**Bounding box coordinate data**
▬▬▬▬▬▬▬▬▬▬

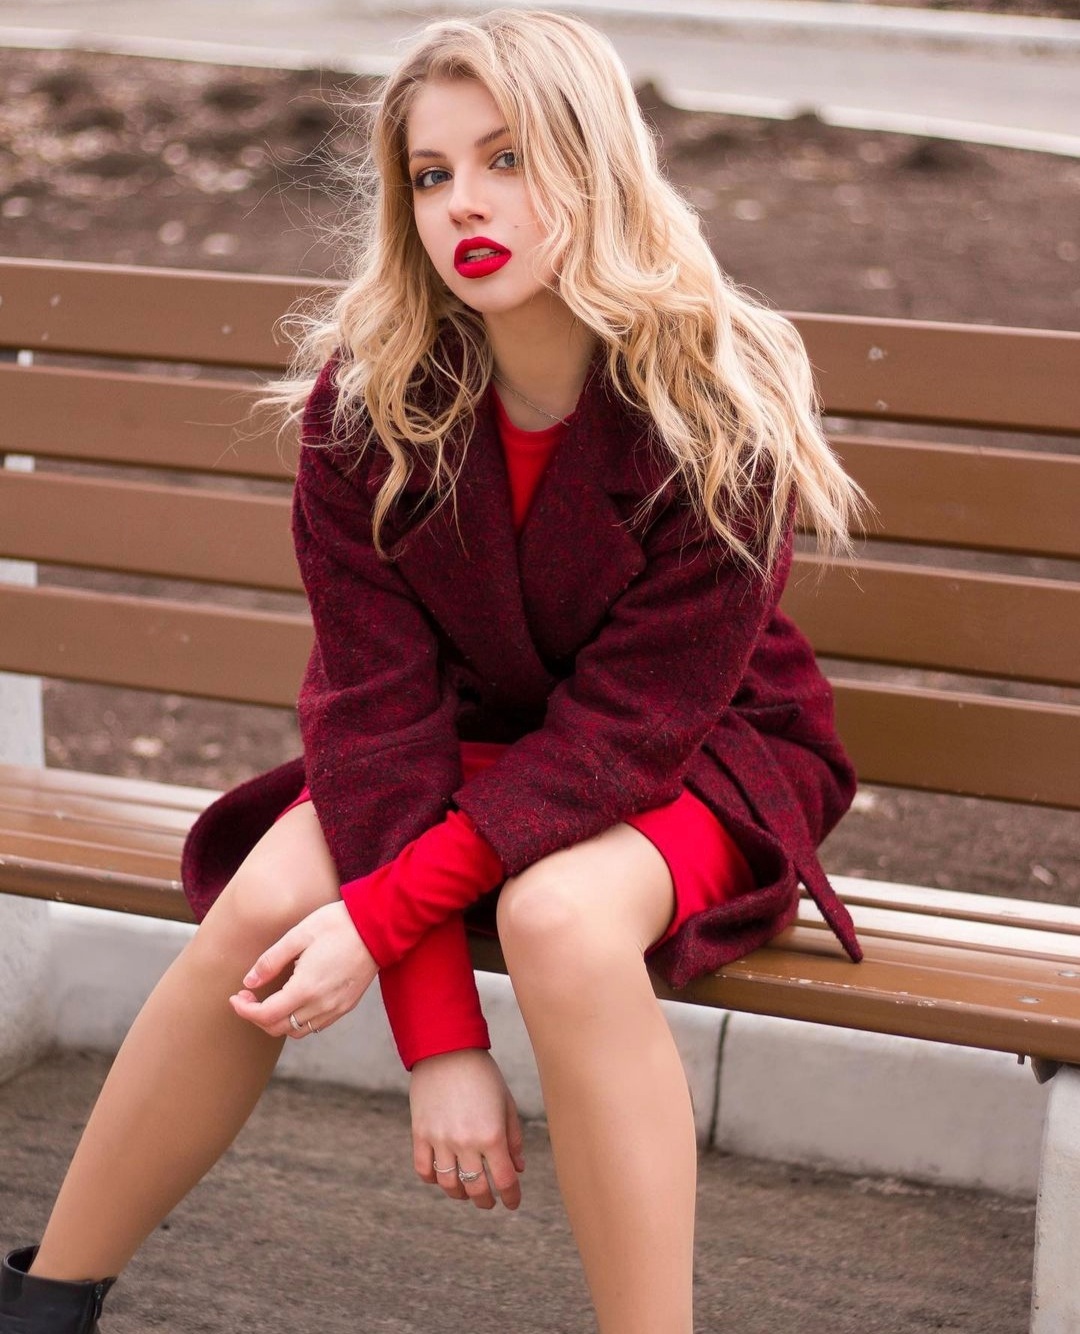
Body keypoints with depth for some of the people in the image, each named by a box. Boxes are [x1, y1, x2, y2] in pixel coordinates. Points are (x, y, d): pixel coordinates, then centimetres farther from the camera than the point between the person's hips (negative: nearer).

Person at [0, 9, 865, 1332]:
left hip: (688, 763, -3)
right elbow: (381, 700, -17)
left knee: (561, 917, -36)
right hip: (458, 740, 3)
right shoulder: (366, 398, -14)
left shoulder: (716, 408, -23)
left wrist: (381, 917, -31)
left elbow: (629, 723, -23)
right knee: (263, 905, -24)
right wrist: (439, 1037, -24)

▬▬▬▬▬▬▬▬▬▬

**REQUIRED ACTION**
The answer must restate every entry word for word, with the pictures left out.

**TASK ANSWER**
Body keypoints with depth for some of the people in the image, each named by a box. Boxes are [x1, y1, x2, y2] in pixel coordinates. Points are (x, y, d): pixel coordinates, then centimetres farther from the camera than the point between the person's hips (negative: nearer).

Person at [0, 9, 865, 1332]:
left hip: (688, 763, -3)
right elbow: (381, 700, -17)
left knee: (561, 917, -36)
right hip: (458, 740, 3)
right shoulder: (366, 398, -14)
left shoulder: (716, 408, -23)
left wrist: (381, 917, -31)
left elbow: (629, 723, -23)
right knee: (263, 905, -24)
right wrist: (439, 1037, -24)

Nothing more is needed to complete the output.